Data provided section start

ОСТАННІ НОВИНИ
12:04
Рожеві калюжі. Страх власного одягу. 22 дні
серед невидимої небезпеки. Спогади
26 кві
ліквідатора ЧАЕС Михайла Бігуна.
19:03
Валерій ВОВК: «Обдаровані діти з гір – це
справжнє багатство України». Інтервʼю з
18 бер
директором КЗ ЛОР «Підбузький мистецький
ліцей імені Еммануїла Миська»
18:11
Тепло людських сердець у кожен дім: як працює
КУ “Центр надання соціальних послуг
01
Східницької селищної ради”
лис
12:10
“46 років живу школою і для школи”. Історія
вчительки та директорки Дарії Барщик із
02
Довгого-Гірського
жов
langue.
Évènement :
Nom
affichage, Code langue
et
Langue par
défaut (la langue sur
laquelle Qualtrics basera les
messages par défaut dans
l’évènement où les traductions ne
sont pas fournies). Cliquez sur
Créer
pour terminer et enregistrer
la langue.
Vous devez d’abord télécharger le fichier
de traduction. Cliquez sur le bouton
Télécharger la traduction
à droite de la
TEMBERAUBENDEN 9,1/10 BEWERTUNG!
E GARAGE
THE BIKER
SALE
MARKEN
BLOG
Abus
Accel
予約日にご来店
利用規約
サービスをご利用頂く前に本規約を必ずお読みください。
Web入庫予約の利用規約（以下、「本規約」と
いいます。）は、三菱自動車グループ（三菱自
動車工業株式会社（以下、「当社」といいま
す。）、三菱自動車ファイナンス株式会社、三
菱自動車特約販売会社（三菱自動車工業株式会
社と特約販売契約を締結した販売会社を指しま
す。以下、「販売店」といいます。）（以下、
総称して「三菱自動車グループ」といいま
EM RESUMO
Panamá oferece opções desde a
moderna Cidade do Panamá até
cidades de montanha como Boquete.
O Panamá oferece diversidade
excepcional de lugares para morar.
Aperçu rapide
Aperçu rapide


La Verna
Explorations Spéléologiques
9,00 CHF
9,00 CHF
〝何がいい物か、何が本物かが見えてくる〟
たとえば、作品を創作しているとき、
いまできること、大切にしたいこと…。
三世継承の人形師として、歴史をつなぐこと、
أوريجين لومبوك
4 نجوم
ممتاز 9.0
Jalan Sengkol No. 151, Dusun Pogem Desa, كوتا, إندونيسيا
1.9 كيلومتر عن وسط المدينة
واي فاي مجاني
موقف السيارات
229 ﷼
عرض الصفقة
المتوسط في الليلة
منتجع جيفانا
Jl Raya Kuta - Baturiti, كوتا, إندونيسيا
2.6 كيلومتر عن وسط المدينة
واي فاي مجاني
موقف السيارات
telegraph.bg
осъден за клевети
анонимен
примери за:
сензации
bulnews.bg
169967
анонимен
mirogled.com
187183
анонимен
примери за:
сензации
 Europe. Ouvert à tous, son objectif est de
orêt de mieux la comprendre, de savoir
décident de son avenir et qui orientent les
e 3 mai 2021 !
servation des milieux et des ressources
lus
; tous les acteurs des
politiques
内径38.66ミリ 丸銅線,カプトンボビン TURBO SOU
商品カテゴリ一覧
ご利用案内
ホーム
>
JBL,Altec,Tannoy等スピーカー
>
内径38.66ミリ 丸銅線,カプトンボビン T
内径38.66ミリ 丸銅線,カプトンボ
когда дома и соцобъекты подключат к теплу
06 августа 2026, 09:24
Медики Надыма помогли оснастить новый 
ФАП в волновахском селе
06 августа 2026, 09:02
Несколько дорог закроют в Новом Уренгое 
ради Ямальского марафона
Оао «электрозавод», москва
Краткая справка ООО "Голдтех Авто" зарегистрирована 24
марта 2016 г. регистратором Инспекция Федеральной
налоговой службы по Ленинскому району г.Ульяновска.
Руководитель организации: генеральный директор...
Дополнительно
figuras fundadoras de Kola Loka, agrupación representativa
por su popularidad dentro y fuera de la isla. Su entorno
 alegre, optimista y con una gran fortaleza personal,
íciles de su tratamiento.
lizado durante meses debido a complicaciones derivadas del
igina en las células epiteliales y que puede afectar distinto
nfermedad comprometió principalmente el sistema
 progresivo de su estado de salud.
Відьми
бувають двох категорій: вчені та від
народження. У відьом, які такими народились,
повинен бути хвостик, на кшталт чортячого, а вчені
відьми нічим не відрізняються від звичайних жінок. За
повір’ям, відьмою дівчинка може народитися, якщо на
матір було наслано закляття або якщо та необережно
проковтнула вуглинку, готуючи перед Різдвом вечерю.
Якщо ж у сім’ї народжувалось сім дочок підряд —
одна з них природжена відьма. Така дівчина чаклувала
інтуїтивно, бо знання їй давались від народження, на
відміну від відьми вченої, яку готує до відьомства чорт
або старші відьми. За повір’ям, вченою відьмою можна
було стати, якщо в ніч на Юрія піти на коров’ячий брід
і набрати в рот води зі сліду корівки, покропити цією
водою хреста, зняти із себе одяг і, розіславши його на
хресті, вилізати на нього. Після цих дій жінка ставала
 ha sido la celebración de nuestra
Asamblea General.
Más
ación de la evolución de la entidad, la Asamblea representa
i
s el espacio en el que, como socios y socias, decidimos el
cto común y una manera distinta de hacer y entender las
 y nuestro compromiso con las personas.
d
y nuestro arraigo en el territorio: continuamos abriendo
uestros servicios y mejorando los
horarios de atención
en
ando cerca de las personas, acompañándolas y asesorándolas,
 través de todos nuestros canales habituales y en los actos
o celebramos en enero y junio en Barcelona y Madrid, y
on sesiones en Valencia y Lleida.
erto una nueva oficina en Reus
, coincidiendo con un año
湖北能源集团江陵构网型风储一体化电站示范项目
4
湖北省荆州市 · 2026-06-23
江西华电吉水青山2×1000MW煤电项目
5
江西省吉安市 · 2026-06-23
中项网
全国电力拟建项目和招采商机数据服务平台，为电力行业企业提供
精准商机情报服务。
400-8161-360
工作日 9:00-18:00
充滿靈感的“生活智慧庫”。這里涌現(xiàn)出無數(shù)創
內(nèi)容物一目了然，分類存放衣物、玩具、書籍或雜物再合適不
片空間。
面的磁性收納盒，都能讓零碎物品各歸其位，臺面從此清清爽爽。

Data provided section end

Retype the text of each item above line by line, keeping every character, space and line break unchanged.

# [Solution to this exercise]
ОСТАННІ НОВИНИ
12:04
Рожеві калюжі. Страх власного одягу. 22 дні
серед невидимої небезпеки. Спогади
26 кві
ліквідатора ЧАЕС Михайла Бігуна.
19:03
Валерій ВОВК: «Обдаровані діти з гір – це
справжнє багатство України». Інтервʼю з
18 бер
директором КЗ ЛОР «Підбузький мистецький
ліцей імені Еммануїла Миська»
18:11
Тепло людських сердець у кожен дім: як працює
КУ “Центр надання соціальних послуг
01
Східницької селищної ради”
лис
12:10
“46 років живу школою і для школи”. Історія
вчительки та директорки Дарії Барщик із
02
Довгого-Гірського
жов
langue.
Évènement :
Nom
affichage, Code langue
et
Langue par
défaut (la langue sur
laquelle Qualtrics basera les
messages par défaut dans
l’évènement où les traductions ne
sont pas fournies). Cliquez sur
Créer
pour terminer et enregistrer
la langue.
Vous devez d’abord télécharger le fichier
de traduction. Cliquez sur le bouton
Télécharger la traduction
à droite de la
TEMBERAUBENDEN 9,1/10 BEWERTUNG!
E GARAGE
THE BIKER
SALE
MARKEN
BLOG
Abus
Accel
予約日にご来店
利用規約
サービスをご利用頂く前に本規約を必ずお読みください。
Web入庫予約の利用規約（以下、「本規約」と
いいます。）は、三菱自動車グループ（三菱自
動車工業株式会社（以下、「当社」といいま
す。）、三菱自動車ファイナンス株式会社、三
菱自動車特約販売会社（三菱自動車工業株式会
社と特約販売契約を締結した販売会社を指しま
す。以下、「販売店」といいます。）（以下、
総称して「三菱自動車グループ」といいま
EM RESUMO
Panamá oferece opções desde a
moderna Cidade do Panamá até
cidades de montanha como Boquete.
O Panamá oferece diversidade
excepcional de lugares para morar.
Aperçu rapide
Aperçu rapide


La Verna
Explorations Spéléologiques
9,00 CHF
9,00 CHF
〝何がいい物か、何が本物かが見えてくる〟
たとえば、作品を創作しているとき、
いまできること、大切にしたいこと…。
三世継承の人形師として、歴史をつなぐこと、
أوريجين لومبوك
4 نجوم
ممتاز 9.0
Jalan Sengkol No. 151, Dusun Pogem Desa, كوتا, إندونيسيا
1.9 كيلومتر عن وسط المدينة
واي فاي مجاني
موقف السيارات
229 ﷼
عرض الصفقة
المتوسط في الليلة
منتجع جيفانا
Jl Raya Kuta - Baturiti, كوتا, إندونيسيا
2.6 كيلومتر عن وسط المدينة
واي فاي مجاني
موقف السيارات
telegraph.bg
осъден за клевети
анонимен
примери за:
сензации
bulnews.bg
169967
анонимен
mirogled.com
187183
анонимен
примери за:
сензации
 Europe. Ouvert à tous, son objectif est de
orêt de mieux la comprendre, de savoir
décident de son avenir et qui orientent les
e 3 mai 2021 !
servation des milieux et des ressources
lus
; tous les acteurs des
politiques
内径38.66ミリ 丸銅線,カプトンボビン TURBO SOU
商品カテゴリ一覧
ご利用案内
ホーム
>
JBL,Altec,Tannoy等スピーカー
>
内径38.66ミリ 丸銅線,カプトンボビン T
内径38.66ミリ 丸銅線,カプトンボ
когда дома и соцобъекты подключат к теплу
06 августа 2026, 09:24
Медики Надыма помогли оснастить новый 
ФАП в волновахском селе
06 августа 2026, 09:02
Несколько дорог закроют в Новом Уренгое 
ради Ямальского марафона
Оао «электрозавод», москва
Краткая справка ООО "Голдтех Авто" зарегистрирована 24
марта 2016 г. регистратором Инспекция Федеральной
налоговой службы по Ленинскому району г.Ульяновска.
Руководитель организации: генеральный директор...
Дополнительно
figuras fundadoras de Kola Loka, agrupación representativa
por su popularidad dentro y fuera de la isla. Su entorno
 alegre, optimista y con una gran fortaleza personal,
íciles de su tratamiento.
lizado durante meses debido a complicaciones derivadas del
igina en las células epiteliales y que puede afectar distinto
nfermedad comprometió principalmente el sistema
 progresivo de su estado de salud.
Відьми
бувають двох категорій: вчені та від
народження. У відьом, які такими народились,
повинен бути хвостик, на кшталт чортячого, а вчені
відьми нічим не відрізняються від звичайних жінок. За
повір’ям, відьмою дівчинка може народитися, якщо на
матір було наслано закляття або якщо та необережно
проковтнула вуглинку, готуючи перед Різдвом вечерю.
Якщо ж у сім’ї народжувалось сім дочок підряд —
одна з них природжена відьма. Така дівчина чаклувала
інтуїтивно, бо знання їй давались від народження, на
відміну від відьми вченої, яку готує до відьомства чорт
або старші відьми. За повір’ям, вченою відьмою можна
було стати, якщо в ніч на Юрія піти на коров’ячий брід
і набрати в рот води зі сліду корівки, покропити цією
водою хреста, зняти із себе одяг і, розіславши його на
хресті, вилізати на нього. Після цих дій жінка ставала
 ha sido la celebración de nuestra
Asamblea General.
Más
ación de la evolución de la entidad, la Asamblea representa
i
s el espacio en el que, como socios y socias, decidimos el
cto común y una manera distinta de hacer y entender las
 y nuestro compromiso con las personas.
d
y nuestro arraigo en el territorio: continuamos abriendo
uestros servicios y mejorando los
horarios de atención
en
ando cerca de las personas, acompañándolas y asesorándolas,
 través de todos nuestros canales habituales y en los actos
o celebramos en enero y junio en Barcelona y Madrid, y
on sesiones en Valencia y Lleida.
erto una nueva oficina en Reus
, coincidiendo con un año
湖北能源集团江陵构网型风储一体化电站示范项目
4
湖北省荆州市 · 2026-06-23
江西华电吉水青山2×1000MW煤电项目
5
江西省吉安市 · 2026-06-23
中项网
全国电力拟建项目和招采商机数据服务平台，为电力行业企业提供
精准商机情报服务。
400-8161-360
工作日 9:00-18:00
充滿靈感的“生活智慧庫”。這里涌現(xiàn)出無數(shù)創
內(nèi)容物一目了然，分類存放衣物、玩具、書籍或雜物再合適不
片空間。
面的磁性收納盒，都能讓零碎物品各歸其位，臺面從此清清爽爽。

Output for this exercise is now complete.